Another Look at COVID-19

It has been a while since I last commented on the panademic but it now seems time to update observations.

While there is still a big question mark over the discrepancy and divergence between cases and deaths, which is still left to be explained, there are now signs that the number of deaths arising every day is beginning to increase. Not yet in line with the still rampaging case load but who knows what the future trajectory of coronavirus associated deaths might be.

Currently we are seeing an average 5,000 deaths per day. A figure not seen during the past two months but still not close to the almost 7,000 peak daily occurrences of three months ago. Meanwhile the daily caseload continues to spiral upwards and now sits at more than 220,000 new cases registered each day.

Will we see the death rate climb once again to much higher levels? The constantly increasing case load says it should, and we ought to expect that it might. Are we now in a second wave? Well, if we are, then the first wave was nothing more than a ripple. I don’t plan to speculate further on those things. Time will tell. Even though it may not be the whole story.

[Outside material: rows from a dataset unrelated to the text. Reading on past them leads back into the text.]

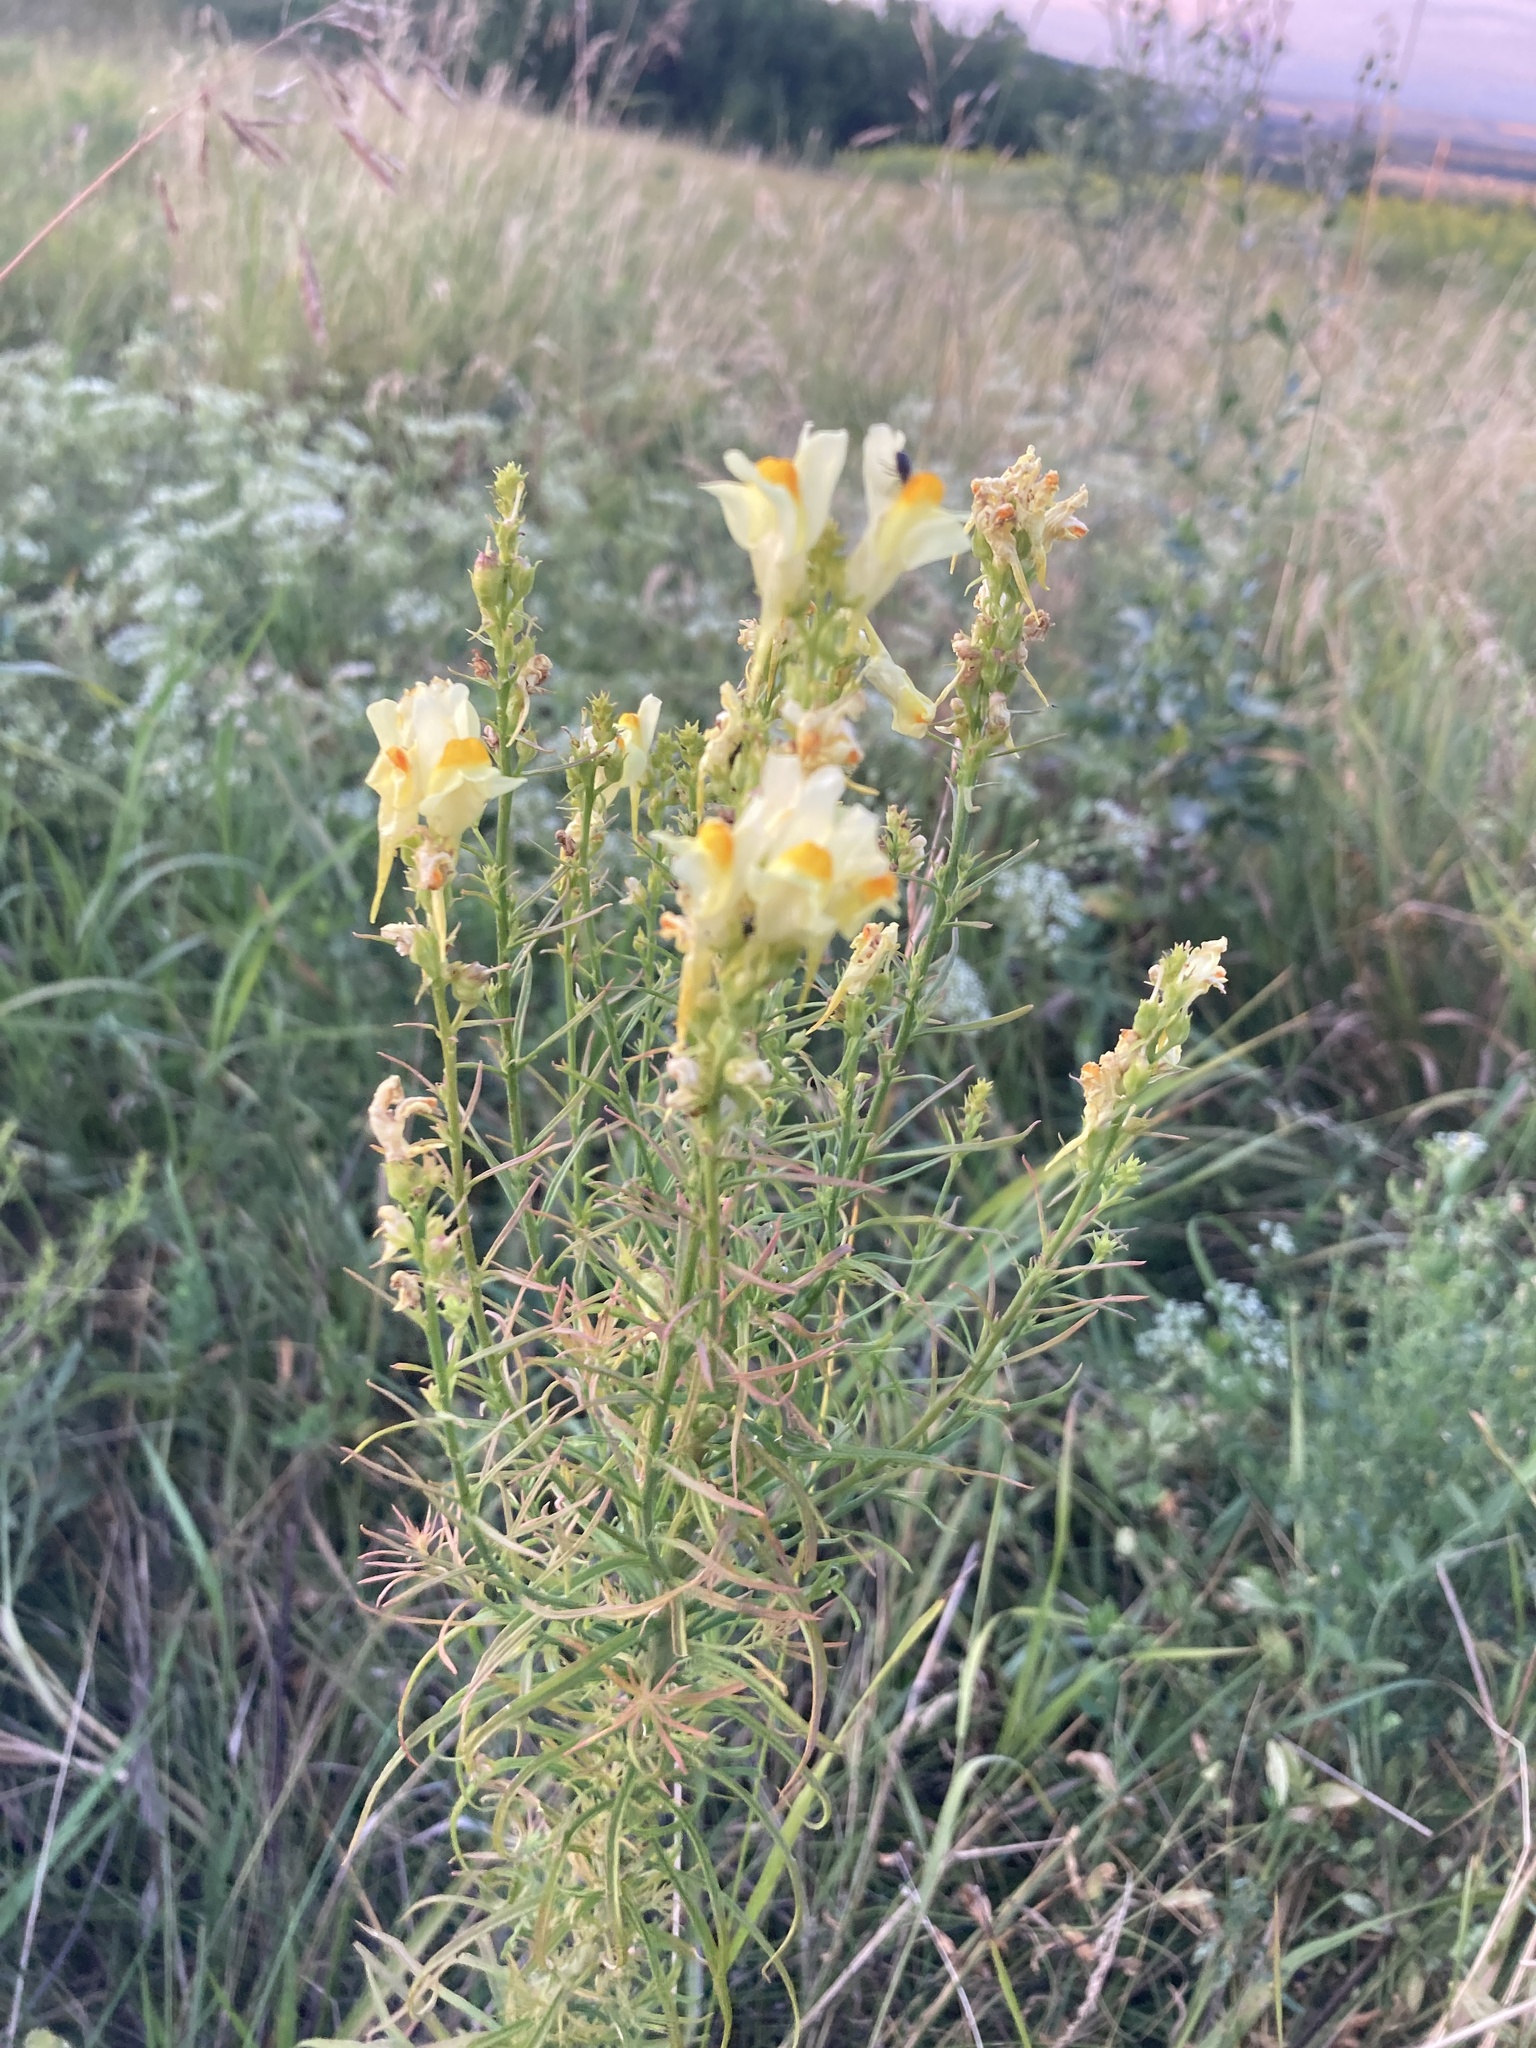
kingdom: Plantae
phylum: Tracheophyta
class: Magnoliopsida
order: Lamiales
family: Plantaginaceae
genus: Linaria
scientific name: Linaria vulgaris
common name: Butter and eggs
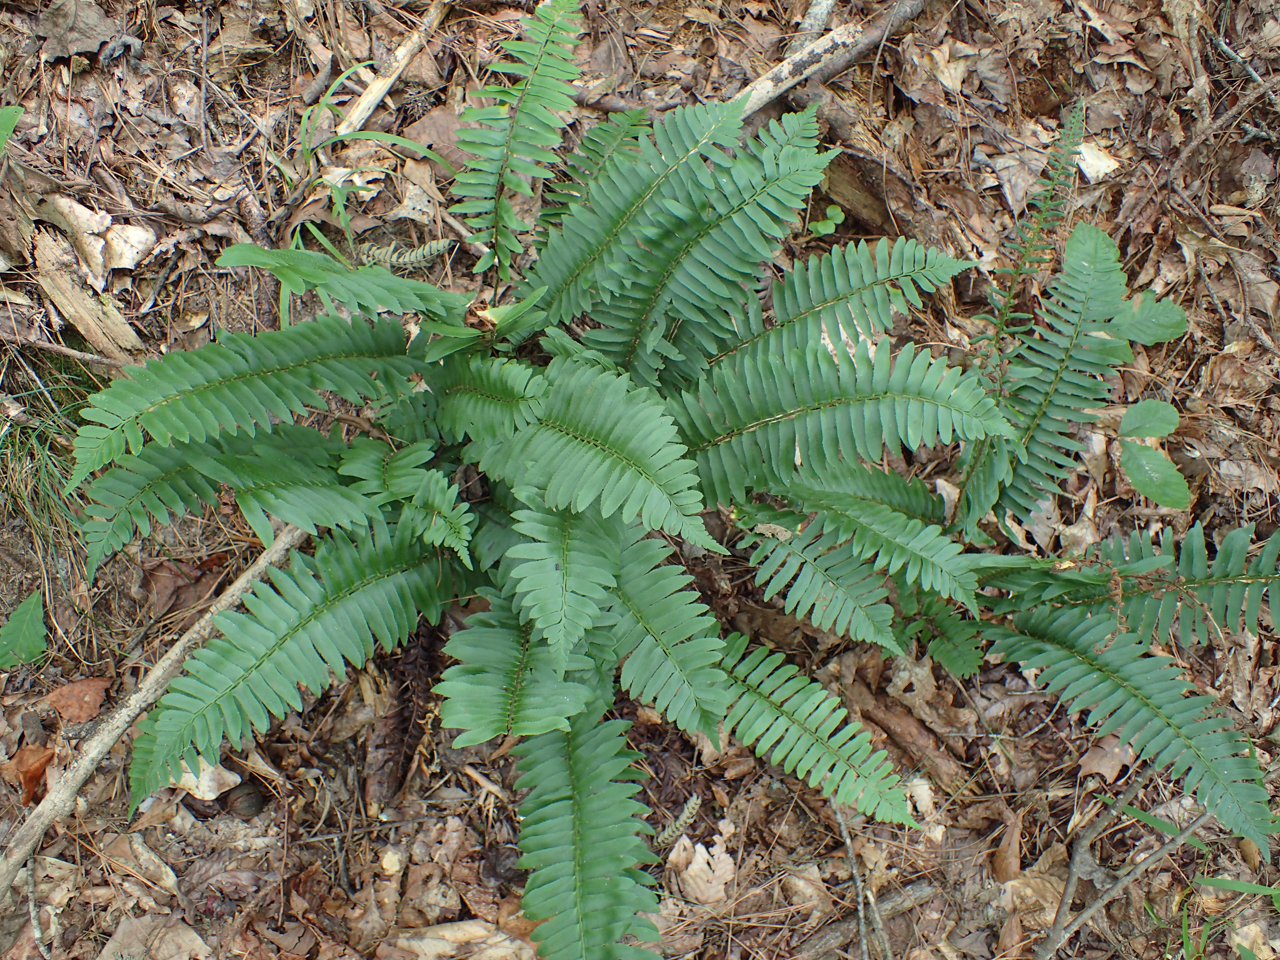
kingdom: Plantae
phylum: Tracheophyta
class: Polypodiopsida
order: Polypodiales
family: Dryopteridaceae
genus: Polystichum
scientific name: Polystichum acrostichoides
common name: Christmas fern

Is this a tragedy? It is for those involved and personally touched by it. It may also be that for those of us who are somewhat philosophical about the inevitability of death but don’t have a particular interest in the early unnatural curtailment of our own lives. But these figures of 5,000 deaths per day, or even a return to 7,000 or more, are mere peanuts in the overall scheme of things. We humans together add more than a net 220,000 to our totals each and every day that passes, and we have done that (that same average number) for at least the past three decades, and only marginally less than that for most of the past century. So, to put it in a proper perspective, COVID-19 deaths are barely going to be noticed or cause any fluctuation in the growth of the problem that our unchecked growth in numbers will very soon pose for all of us.

Until we can view these abnormal situations – pandemics, wildfires, wars, economic depressions (coming soon), starvation (also coming soon), and all the other possibilities for setbacks to our ‘normal’ lives, not as tragedies, misfortunes, or the fault of anyone else, but as what must be expected in a world that refuses to be tamed and for which we increasingly have not the resources to even attempt to tame it, we can not expect to be able to see any of the ‘normal’ life that we (or some of us) may once have enjoyed so recklessly, ever again.

There are forces in motion now, right now, that are far bigger than our combined will, guile, or ongoing technical capability can ever hope to deter or turn around to operate in a more beneficial or less destructive way. We must come to terms with that, turn our own lives around, and hope that some of us make it through to a new dawn. There can be no other plan. And even if there were, we couldn’t organise ourselves to execute it. We have already become an entity, an organism, that is too big for any form of self-organisation. Not though, too big for self-destruction.